Rename "Informační centrum" to "Turistické centrum" throughout the entries from their start through the line containing "vyžadující vyšší rozlišení", and give those lines again with everything else unchanged.

== DATASET EXTRACT

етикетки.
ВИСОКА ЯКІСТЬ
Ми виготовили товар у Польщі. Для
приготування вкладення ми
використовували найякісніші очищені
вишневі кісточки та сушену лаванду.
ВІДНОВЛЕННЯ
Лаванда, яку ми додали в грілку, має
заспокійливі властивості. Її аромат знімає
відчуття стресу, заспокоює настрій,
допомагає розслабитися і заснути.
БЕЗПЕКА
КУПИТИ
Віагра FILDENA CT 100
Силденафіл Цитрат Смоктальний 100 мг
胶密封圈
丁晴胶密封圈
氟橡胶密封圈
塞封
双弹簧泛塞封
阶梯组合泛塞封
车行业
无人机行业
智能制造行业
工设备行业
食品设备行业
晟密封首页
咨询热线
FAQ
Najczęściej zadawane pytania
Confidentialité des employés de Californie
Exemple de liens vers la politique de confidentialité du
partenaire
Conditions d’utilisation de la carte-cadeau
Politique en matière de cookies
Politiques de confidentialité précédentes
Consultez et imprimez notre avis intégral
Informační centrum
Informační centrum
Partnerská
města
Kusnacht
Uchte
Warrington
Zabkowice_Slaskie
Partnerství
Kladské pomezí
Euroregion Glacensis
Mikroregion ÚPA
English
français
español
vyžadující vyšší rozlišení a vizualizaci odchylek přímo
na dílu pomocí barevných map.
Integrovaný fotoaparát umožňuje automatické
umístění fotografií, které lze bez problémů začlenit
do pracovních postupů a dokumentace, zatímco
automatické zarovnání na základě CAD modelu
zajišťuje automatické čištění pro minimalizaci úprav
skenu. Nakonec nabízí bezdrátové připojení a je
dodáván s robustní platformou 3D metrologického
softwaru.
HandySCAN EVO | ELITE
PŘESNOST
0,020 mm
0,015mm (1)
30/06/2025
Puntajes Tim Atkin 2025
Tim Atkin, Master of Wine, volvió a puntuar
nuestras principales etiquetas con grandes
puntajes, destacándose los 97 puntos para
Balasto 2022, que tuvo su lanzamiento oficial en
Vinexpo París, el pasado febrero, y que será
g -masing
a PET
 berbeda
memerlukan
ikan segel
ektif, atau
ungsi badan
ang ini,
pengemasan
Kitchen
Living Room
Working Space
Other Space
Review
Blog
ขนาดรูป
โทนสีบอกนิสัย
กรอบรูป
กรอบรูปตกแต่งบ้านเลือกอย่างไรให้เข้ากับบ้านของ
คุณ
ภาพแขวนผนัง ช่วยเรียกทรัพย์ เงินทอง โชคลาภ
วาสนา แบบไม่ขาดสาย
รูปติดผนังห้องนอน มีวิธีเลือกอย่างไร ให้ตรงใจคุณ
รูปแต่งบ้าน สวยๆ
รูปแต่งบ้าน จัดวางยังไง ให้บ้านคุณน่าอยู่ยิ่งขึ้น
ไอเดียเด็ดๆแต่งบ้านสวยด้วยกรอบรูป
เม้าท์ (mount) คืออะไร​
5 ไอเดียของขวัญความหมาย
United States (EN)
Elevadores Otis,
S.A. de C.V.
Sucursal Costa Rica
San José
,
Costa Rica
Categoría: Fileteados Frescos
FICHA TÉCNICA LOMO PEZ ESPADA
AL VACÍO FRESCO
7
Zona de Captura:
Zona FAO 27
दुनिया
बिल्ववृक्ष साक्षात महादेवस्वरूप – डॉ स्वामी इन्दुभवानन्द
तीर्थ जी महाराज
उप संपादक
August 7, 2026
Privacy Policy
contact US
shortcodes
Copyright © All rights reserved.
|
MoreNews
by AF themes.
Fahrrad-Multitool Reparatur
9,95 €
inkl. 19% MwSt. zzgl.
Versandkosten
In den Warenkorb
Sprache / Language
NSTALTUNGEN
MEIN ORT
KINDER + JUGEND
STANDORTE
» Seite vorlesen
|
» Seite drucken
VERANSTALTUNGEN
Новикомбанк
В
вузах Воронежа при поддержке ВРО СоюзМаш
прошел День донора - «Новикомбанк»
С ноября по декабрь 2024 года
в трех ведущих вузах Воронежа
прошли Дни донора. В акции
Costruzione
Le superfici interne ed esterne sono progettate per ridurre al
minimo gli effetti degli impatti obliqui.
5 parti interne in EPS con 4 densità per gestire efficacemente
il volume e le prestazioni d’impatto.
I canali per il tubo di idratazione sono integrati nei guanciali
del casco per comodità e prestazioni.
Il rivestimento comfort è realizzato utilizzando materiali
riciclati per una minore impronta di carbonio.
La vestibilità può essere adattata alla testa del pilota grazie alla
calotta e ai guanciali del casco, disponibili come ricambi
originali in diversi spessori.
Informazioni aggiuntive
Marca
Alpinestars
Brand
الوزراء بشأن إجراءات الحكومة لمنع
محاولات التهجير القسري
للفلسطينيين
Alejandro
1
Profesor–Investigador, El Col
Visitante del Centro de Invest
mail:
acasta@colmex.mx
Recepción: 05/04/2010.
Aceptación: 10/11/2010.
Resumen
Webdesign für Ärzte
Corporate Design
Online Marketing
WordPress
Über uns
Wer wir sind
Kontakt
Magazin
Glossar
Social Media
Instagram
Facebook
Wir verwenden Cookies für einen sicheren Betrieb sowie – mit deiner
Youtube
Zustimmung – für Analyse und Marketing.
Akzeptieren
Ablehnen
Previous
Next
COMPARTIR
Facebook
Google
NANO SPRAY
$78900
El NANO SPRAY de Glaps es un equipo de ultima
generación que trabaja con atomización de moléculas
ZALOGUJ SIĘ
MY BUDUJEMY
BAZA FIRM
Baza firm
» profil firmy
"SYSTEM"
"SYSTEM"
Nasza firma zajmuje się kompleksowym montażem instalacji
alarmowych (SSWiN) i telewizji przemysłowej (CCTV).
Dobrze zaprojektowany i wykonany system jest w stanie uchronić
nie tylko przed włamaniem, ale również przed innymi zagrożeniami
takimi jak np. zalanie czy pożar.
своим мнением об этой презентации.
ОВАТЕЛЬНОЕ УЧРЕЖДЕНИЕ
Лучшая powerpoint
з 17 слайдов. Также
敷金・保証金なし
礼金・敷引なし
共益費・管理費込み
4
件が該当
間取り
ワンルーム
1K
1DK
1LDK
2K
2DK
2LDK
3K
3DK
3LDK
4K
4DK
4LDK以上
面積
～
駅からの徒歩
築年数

====

— WRITTEN SOLUTION —
етикетки.
ВИСОКА ЯКІСТЬ
Ми виготовили товар у Польщі. Для
приготування вкладення ми
використовували найякісніші очищені
вишневі кісточки та сушену лаванду.
ВІДНОВЛЕННЯ
Лаванда, яку ми додали в грілку, має
заспокійливі властивості. Її аромат знімає
відчуття стресу, заспокоює настрій,
допомагає розслабитися і заснути.
БЕЗПЕКА
КУПИТИ
Віагра FILDENA CT 100
Силденафіл Цитрат Смоктальний 100 мг
胶密封圈
丁晴胶密封圈
氟橡胶密封圈
塞封
双弹簧泛塞封
阶梯组合泛塞封
车行业
无人机行业
智能制造行业
工设备行业
食品设备行业
晟密封首页
咨询热线
FAQ
Najczęściej zadawane pytania
Confidentialité des employés de Californie
Exemple de liens vers la politique de confidentialité du
partenaire
Conditions d’utilisation de la carte-cadeau
Politique en matière de cookies
Politiques de confidentialité précédentes
Consultez et imprimez notre avis intégral
Turistické centrum
Turistické centrum
Partnerská
města
Kusnacht
Uchte
Warrington
Zabkowice_Slaskie
Partnerství
Kladské pomezí
Euroregion Glacensis
Mikroregion ÚPA
English
français
español
vyžadující vyšší rozlišení a vizualizaci odchylek přímo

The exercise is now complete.